Start of Text under study

Human babesiosis is caused by one of several babesial species that have distinct geographic distribution based on the presence of competent hosts. The spectrum of disease is
broad, ranging from an apparently silent infection to a fulminant, malaria-like disease resulting occasionally in
death. Various determinants are involved in the severity of
disease manifestation; among those identified are age, immunocompetence, and coinfection with other pathogenic agents.
The diagnosis of babesiosis should begin with a descriptive history, which might include appropriate clinical manifestations, history of travel to an area where it is endemic, tick bite or exposure to a tick-infested area, recent blood transfusion and splenectomy.

End of Text under study
Start of Provided information

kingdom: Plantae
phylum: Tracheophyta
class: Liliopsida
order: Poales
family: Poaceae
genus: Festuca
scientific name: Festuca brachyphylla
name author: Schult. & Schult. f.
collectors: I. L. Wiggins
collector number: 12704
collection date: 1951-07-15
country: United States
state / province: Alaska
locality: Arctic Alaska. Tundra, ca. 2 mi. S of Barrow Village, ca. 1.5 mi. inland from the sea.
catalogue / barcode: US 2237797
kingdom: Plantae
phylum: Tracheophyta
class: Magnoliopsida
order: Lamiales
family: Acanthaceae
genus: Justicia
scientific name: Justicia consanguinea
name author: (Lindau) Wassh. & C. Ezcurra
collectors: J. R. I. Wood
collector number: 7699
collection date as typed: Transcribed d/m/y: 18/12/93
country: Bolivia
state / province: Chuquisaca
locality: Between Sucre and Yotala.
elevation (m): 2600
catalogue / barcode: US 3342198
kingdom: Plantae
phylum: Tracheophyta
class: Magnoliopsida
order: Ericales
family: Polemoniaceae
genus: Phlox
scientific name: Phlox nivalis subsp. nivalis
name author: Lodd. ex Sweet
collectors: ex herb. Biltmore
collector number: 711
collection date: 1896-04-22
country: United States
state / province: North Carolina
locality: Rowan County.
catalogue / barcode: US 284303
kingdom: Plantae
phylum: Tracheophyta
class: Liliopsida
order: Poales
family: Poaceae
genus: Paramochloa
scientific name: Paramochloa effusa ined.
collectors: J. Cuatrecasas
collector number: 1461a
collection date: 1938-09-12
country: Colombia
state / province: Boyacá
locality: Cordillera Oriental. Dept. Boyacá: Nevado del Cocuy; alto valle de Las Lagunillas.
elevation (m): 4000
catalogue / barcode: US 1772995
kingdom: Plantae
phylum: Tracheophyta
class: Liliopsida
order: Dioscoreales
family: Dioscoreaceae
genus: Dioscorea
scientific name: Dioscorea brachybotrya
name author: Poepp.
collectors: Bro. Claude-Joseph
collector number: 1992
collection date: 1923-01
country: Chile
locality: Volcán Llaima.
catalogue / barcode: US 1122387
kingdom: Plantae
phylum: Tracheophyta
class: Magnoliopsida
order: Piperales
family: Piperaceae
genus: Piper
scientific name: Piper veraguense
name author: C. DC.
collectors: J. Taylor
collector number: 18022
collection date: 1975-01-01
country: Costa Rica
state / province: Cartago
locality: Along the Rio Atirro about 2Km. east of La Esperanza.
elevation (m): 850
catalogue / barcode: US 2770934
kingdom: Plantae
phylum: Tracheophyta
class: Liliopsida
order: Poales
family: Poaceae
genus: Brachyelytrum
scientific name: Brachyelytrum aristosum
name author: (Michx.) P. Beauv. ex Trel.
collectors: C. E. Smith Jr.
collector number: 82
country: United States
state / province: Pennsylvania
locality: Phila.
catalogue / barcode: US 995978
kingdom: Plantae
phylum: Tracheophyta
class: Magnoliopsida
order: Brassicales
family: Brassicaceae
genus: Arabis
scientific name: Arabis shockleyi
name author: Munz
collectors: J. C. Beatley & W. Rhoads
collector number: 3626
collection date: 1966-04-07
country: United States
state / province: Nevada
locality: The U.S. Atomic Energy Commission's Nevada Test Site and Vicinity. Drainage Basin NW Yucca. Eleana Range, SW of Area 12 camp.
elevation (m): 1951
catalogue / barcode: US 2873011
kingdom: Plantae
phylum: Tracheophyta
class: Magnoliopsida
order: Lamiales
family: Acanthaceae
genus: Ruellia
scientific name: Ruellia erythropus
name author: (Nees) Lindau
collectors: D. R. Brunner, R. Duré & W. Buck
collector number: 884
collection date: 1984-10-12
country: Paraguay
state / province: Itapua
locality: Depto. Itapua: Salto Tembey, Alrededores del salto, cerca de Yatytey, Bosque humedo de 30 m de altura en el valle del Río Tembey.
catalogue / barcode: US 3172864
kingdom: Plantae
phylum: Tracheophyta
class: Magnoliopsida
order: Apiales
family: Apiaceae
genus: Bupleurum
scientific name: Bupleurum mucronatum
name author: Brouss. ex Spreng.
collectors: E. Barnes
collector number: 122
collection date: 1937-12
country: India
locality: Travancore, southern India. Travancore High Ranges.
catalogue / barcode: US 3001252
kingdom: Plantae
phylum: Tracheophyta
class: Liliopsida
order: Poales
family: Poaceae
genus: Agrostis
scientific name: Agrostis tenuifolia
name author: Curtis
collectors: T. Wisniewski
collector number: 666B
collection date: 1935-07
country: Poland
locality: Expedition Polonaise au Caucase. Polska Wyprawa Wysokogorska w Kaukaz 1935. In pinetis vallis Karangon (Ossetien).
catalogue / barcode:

End of Provided information

Requirement A:
Answer these about the text on human babesiosis, one line each:
(i) What are the two ends of the range of disease it describes?
(ii) Which determinants of how severe the disease is does it say have been identified?
(iii) What determines the distinct geographic distribution of the babesial species?
Requirement B:
Carry on the text on human babesiosis, starting after its final sentence.

Exercise answer A:
(i) An apparently silent infection at one end, and a fulminant, malaria-like disease that occasionally results in death at the other.
(ii) Age, immunocompetence, and coinfection with other pathogenic agents.
(iii) The presence of competent hosts.

Exercise answer B:
Babesia microti is an intracellular parasite within the erythrocytes; therefore, diagnosis of human babesiosis has relied heavily upon the determination of the presence of the erythrocytic stage of the organism. The tetrad forms (Maltese-cross) of the parasite are believed to be the primary diagnostic character for the disease. However, the predominant forms in most of the blood smears closely resemble rings of Plasmodium spp., with small to large cytoplasmic vacuoles. Therefore, it is difficult to differentiate Babesia microti from Plasmodium spp., especially Plasmodium falciparum . It is recommended that diagnosis of clinical case of human babesiosis be made by a combination of criteria including the presence of intense parasitaemia (1-50%), erythrocytes infected by multiple basket-shaped parasites, and the presence of extracellular merozoites. In most instances, however, an accurate patient history, clinical presentation, and observation of characteristic morphologic features are sufficient to establish the appropriate diagnosis; otherwise molecular techniques may be used.
The serologic tests may be performed if the parasitaemia is low but does not replace smear examination because of cross reaction of antibodies with other blood parasites. The expensive technique like PCR is performed only by the reference laboratories for the diagnosis of the species of Babesia.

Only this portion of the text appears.